Mara Corday (born Marilyn Joan Watts; January 3, 1930) is an American showgirl, model, actress, Playboy Playmate, and 1950s cult figure.

Early life
Corday was born in Santa Monica, California. Wanting a career in films, she came to Hollywood while still in her teens and found work as a showgirl at the Earl Carroll Theatre on Sunset Boulevard. Her physical beauty brought jobs as a photographer's model that led to a bit part as a showgirl in the 1951 film Two Tickets to Broadway.

Dancing
One of Corday's first professional jobs was as a dancer in the Earl Carroll Revue in Hollywood. Accompanied by her mother, Corday auditioned when she was 15 years old. During the 2½ years that she was in the show, she advanced "from showgirl to actress in the sketches". This was also when she adopted the stage name Mara Corday, because it made her seem more exotic. The name Mara came from a bongo player who called her Marita when Corday was working as an usher at the Mayan Theater; the name Corday was lifted from a bottle of perfume.

Film
Corday signed with Universal-International Pictures (UI) as a contract player, where she was given small roles in various B-movies and television series. In 1954, while on the set of Playgirl, she met actor and future husband Richard Long.

Her acting roles were small until 1955, when she was cast opposite John Agar and Leo G. Carroll in the successful science-fiction film Tarantula, which has Clint Eastwood in a very brief role as a jet fighter pilot. She had two other co-starring roles in the genre, The Black Scorpion and The Giant Claw (both 1957), as well as in a number of Western films, including Man Without a Star and Raw Edge. Film critic Leonard Maltin said Corday had "more acting ability than she was permitted to exhibit".

A few years after her husband's death in 1974, Corday's old friend Eastwood offered her a chance to return to films with a role in his 1977 film The Gauntlet. She also had a brief but significant role in Sudden Impact (1983), where she played the waitress who dumped sugar into the coffee of Det. Harry Callahan in that film's iconic "Go ahead, make my day" sequence. She acted with Eastwood again in his 1989 film Pink Cadillac, as well as in her last film, 1990's The Rookie.

** Problem requirements **
Pick up the article about actress Mara Corday right after its last sentence and write the next part.

** Collected data **
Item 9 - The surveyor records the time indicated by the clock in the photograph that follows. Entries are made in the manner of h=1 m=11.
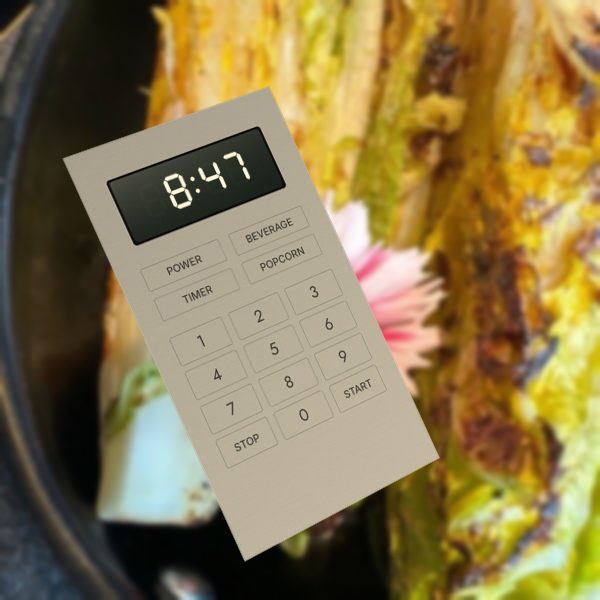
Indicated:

** Exercise output **
Modeling
Corday appeared as a pinup girl in numerous men's magazines during the 1950s and was the Playmate of the October 1958 issue of Playboy, along with model Pat Sheehan.

Television
In 1956, Corday had a recurring role in the ABC television series Combat Sergeant. From 1959 to early 1961, Corday worked exclusively doing guest spots on various television series, such as Peter Gunn in the episode, “Keep Smiling”. 
She also guest starred with Steve McQueen in Wanted: Dead or Alive in April 1960.

Personal life
Following the 1955 death of Suzan Ball, the first wife of actor Richard Long, Corday began dating Long, and they married in 1957. Through Long's sister Barbara, Corday was a sister-in-law of actor Marshall Thompson. In the early 1960s, Corday gave up her career to devote herself to raising a family. Widowed in 1974, she had three children with Long during their 17-year marriage: Valerie, Carey, and Gregory.  Corday has also been a lifelong friend of actor Clint Eastwood, whom she met while working for Universal Pictures.

Partial filmography

 Two Tickets to Broadway (1951) - Showgirl / Passerby on Sidewalk (uncredited)
 Sea Tiger (1952) - Lola, Hotel Proprietress
 Son of Ali Baba (1952) - Girl on Balcony (uncredited)
 Toughest Man in Arizona (1952) - Bit Role (uncredited)
 The Lady Wants Mink (1953) - Model
 Problem Girls (1953) - Dorothy Childers
 Tarzan and the She-Devil (1953) - Locopo Woman (uncredited)
 Sweethearts on Parade (1953) - Belle
 Money from Home (1953) - Waitress (uncredited)
 Yankee Pasha (1954) - Harem Girl (uncredited)
 Playgirl (1954) - Pam
 Drums Across the River (1954) - Sue
 Francis Joins the WACS (1954) - Kate
 Dawn at Socorro (1954) - Letty Diamond
 So This Is Paris (1954) - Yvonne
 Man Without a Star (1955) - Moccasin Mary
 The Man from Bitter Ridge (1955) - Holly Kenton
 Tarantula (1955) - Stephanie 'Steve' Clayton
 Foxfire (1955) - Maria - Hugh Slater's Nurse
 Raw Edge (1956) - Paca
 A Day of Fury (1956) - Sharman Fulton
 Naked Gun (1956) - Louisa Jackson / Morales
 The Quiet Gun (1957) - Irene
 The Giant Claw (1957) - Sally Caldwell
 Undersea Girl (1957) - Valerie Hudson
 The Black Scorpion (1957) - Teresa Alvarez
 Girls on the Loose (1958) - Vera Parkinson
 The Restless Gun (1959) Episode "Shadow of a Gunfighter"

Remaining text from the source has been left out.